Z.L Ni et al.24) inserted an Al 2219 alloy particle layer between a 0.5 mm thick copper sheet and a 1.0 mm thick aluminum sheet and welded them using ultrasonic welding after changing the top/bottom plate materials. They discovered that when aluminum was positioned on the horn side, the joint shear strength was 27.3 MPa higher. This was attributed to aluminum having a lower thermal conductivity than copper, causing the Al 2219 alloy particles to press deeper into the aluminum sheet and undergo more plastic deformation.

3.4 Effect of Pre-heating

Luo et al.25) proposed that in multilayer ultrasonic welding, pre-heating softens the material, enabling the sonotrode horn to compress and vibrate multiple sheet layers more effectively, thereby enhancing the stability of the welding process. They layered three 0.2 mm thick nickel-plated copper sheets atop a pre-heated 0.9 mm thick nickel-plated copper sheet, which was pre- heated on a heating plate, and then conducted ultrasonic welding. The significance of pre-heating was found to decrease as the process progressed. The joint strength improved under welding energy conditions of 1,600-2,000 J and optimal pre-heating temperature of 100°C. However, with welding energy exceeding 2,000 J, the effect of pre-heating diminished alongside severe plastic deformation. Additionally, while preheating improved the joint strength of the lower interface, it had little impact on the upper interface.

====

## STATED GOAL:
Translate this sentence from the passage on ultrasonic welding into Spanish: "The significance of pre-heating was found to decrease as the process progressed."

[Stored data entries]

====

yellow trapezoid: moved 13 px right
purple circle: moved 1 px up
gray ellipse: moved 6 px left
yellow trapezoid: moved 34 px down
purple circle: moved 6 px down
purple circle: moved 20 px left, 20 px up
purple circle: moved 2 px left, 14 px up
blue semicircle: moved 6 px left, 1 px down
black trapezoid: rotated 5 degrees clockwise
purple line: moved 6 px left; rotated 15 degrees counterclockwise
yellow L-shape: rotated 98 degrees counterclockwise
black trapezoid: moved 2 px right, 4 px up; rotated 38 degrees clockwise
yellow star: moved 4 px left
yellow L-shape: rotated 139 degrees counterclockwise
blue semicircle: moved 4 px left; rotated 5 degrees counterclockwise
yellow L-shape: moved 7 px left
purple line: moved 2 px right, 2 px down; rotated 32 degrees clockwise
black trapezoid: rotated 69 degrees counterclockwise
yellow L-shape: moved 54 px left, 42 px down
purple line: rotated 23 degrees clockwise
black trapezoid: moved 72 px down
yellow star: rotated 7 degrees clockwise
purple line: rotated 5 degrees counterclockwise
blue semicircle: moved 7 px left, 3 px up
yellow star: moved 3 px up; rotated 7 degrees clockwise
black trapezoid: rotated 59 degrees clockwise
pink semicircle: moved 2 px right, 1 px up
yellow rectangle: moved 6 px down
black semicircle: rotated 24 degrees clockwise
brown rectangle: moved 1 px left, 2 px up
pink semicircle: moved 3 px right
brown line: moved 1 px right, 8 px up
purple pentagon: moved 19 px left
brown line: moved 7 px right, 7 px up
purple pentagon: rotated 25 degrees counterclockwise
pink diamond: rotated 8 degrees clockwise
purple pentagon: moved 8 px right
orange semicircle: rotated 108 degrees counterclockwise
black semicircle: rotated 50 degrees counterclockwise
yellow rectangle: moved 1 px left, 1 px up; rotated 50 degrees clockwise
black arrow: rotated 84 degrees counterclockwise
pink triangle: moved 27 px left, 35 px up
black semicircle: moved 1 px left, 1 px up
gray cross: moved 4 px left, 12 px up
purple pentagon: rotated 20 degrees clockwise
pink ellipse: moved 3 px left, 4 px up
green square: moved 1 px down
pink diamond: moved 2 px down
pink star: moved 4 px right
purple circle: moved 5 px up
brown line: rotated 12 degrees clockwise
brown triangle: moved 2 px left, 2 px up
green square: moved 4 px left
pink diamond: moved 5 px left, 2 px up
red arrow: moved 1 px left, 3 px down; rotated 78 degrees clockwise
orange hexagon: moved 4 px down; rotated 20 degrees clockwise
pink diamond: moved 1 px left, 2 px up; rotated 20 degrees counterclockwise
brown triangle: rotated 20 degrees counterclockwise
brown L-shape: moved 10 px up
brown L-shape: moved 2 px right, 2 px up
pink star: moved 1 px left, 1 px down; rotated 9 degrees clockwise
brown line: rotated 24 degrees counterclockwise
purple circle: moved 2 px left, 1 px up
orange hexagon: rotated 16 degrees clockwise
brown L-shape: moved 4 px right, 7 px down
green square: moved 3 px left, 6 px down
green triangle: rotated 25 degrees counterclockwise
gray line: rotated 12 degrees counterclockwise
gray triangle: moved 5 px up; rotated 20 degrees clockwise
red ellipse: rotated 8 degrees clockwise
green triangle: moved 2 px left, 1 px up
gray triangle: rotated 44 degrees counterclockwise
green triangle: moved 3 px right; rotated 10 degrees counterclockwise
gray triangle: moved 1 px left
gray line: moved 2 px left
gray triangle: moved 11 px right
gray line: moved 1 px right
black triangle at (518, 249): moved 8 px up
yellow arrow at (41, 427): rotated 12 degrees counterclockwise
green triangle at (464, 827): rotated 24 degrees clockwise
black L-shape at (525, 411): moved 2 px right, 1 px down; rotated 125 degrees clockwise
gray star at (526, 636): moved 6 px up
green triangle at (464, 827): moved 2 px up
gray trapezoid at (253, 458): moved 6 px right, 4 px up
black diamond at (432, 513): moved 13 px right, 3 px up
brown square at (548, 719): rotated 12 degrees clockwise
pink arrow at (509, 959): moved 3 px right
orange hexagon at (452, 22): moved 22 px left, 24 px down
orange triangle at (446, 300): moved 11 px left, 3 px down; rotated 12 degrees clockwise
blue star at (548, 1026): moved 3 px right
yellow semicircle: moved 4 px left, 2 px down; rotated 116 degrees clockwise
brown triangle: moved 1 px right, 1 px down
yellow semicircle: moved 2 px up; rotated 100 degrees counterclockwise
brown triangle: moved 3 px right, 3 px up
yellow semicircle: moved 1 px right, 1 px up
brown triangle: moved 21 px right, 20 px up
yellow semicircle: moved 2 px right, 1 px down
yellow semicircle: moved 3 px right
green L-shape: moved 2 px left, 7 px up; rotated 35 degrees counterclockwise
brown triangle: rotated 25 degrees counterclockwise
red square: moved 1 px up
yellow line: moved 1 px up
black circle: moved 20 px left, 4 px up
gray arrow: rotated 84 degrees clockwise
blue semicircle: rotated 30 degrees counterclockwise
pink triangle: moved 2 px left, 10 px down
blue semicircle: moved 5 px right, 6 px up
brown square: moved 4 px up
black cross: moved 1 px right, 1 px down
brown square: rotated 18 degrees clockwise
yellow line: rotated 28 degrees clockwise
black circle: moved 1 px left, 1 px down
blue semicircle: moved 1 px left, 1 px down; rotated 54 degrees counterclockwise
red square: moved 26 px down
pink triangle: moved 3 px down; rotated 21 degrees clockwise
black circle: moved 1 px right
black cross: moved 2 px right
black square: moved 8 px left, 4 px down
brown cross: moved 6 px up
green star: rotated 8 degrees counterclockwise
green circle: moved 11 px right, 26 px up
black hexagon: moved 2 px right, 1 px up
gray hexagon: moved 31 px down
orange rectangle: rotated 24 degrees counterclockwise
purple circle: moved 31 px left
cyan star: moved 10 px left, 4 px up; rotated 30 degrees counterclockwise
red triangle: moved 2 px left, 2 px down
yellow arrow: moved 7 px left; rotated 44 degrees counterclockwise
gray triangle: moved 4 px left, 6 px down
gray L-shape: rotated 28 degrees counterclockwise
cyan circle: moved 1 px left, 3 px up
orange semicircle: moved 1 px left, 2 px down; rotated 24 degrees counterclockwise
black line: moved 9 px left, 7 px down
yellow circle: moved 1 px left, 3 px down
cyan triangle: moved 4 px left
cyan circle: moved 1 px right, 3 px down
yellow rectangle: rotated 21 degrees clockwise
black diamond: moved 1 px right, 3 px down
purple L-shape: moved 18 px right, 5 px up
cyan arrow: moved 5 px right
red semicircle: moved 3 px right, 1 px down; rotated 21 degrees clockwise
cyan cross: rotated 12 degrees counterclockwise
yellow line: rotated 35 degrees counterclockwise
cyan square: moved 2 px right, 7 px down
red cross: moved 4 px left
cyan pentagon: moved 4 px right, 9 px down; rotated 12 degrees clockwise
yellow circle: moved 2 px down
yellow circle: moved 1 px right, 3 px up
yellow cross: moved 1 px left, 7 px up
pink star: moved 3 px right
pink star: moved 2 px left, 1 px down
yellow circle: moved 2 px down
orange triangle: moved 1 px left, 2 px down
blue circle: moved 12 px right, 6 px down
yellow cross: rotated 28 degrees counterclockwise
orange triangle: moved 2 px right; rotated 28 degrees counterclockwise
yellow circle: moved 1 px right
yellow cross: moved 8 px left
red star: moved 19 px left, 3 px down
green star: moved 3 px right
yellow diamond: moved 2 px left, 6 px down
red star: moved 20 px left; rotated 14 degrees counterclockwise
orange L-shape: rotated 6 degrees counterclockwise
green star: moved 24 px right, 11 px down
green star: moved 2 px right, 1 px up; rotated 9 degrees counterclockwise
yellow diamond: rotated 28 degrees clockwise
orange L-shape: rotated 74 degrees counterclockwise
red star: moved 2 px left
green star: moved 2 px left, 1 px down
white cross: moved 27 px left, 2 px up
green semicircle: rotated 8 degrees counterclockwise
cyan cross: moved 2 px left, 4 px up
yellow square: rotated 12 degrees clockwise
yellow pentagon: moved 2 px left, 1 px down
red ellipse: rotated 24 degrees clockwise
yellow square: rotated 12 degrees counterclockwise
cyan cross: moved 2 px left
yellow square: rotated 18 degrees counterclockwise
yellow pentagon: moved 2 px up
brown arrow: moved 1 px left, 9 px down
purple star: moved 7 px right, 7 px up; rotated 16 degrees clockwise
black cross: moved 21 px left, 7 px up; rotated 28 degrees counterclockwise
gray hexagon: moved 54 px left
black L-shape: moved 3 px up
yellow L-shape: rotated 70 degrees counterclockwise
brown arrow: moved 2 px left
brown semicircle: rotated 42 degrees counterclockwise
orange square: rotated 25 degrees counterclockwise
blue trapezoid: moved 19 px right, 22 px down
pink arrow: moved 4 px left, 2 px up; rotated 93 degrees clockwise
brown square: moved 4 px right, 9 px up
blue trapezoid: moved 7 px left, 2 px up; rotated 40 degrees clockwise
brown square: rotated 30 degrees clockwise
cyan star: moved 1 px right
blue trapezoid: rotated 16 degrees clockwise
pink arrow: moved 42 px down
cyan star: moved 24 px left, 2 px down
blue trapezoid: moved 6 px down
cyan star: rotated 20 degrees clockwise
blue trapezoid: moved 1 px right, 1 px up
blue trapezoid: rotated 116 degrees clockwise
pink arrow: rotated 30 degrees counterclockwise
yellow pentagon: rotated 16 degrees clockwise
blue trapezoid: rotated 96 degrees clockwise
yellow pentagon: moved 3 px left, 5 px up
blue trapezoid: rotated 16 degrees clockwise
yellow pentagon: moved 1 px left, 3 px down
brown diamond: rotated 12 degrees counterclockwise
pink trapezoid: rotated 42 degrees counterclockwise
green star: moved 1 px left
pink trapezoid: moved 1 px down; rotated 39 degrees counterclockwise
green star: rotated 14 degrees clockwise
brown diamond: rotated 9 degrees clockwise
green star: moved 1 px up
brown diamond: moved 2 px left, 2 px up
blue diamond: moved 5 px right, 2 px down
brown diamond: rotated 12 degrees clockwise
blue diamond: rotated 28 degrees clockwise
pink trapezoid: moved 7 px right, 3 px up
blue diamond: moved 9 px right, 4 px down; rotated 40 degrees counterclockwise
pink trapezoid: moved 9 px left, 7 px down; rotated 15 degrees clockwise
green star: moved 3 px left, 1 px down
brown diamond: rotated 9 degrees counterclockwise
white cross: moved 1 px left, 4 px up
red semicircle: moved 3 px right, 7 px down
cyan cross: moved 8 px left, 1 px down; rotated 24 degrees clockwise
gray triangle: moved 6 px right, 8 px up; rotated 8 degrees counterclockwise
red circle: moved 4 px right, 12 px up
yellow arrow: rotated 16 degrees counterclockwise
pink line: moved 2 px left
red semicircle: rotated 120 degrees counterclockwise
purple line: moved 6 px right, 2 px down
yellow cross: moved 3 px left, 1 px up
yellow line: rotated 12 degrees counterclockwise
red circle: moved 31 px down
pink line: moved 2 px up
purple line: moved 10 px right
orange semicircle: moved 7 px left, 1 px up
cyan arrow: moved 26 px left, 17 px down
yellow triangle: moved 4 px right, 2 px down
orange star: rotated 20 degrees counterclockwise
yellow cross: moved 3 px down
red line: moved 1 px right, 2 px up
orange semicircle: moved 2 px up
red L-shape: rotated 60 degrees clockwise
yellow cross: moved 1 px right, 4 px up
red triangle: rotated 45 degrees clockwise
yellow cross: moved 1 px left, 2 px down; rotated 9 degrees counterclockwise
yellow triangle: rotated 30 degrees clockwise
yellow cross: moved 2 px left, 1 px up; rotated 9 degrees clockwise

====

## FINAL RESULT:
Se constató que la importancia del precalentamiento disminuía a medida que avanzaba el proceso.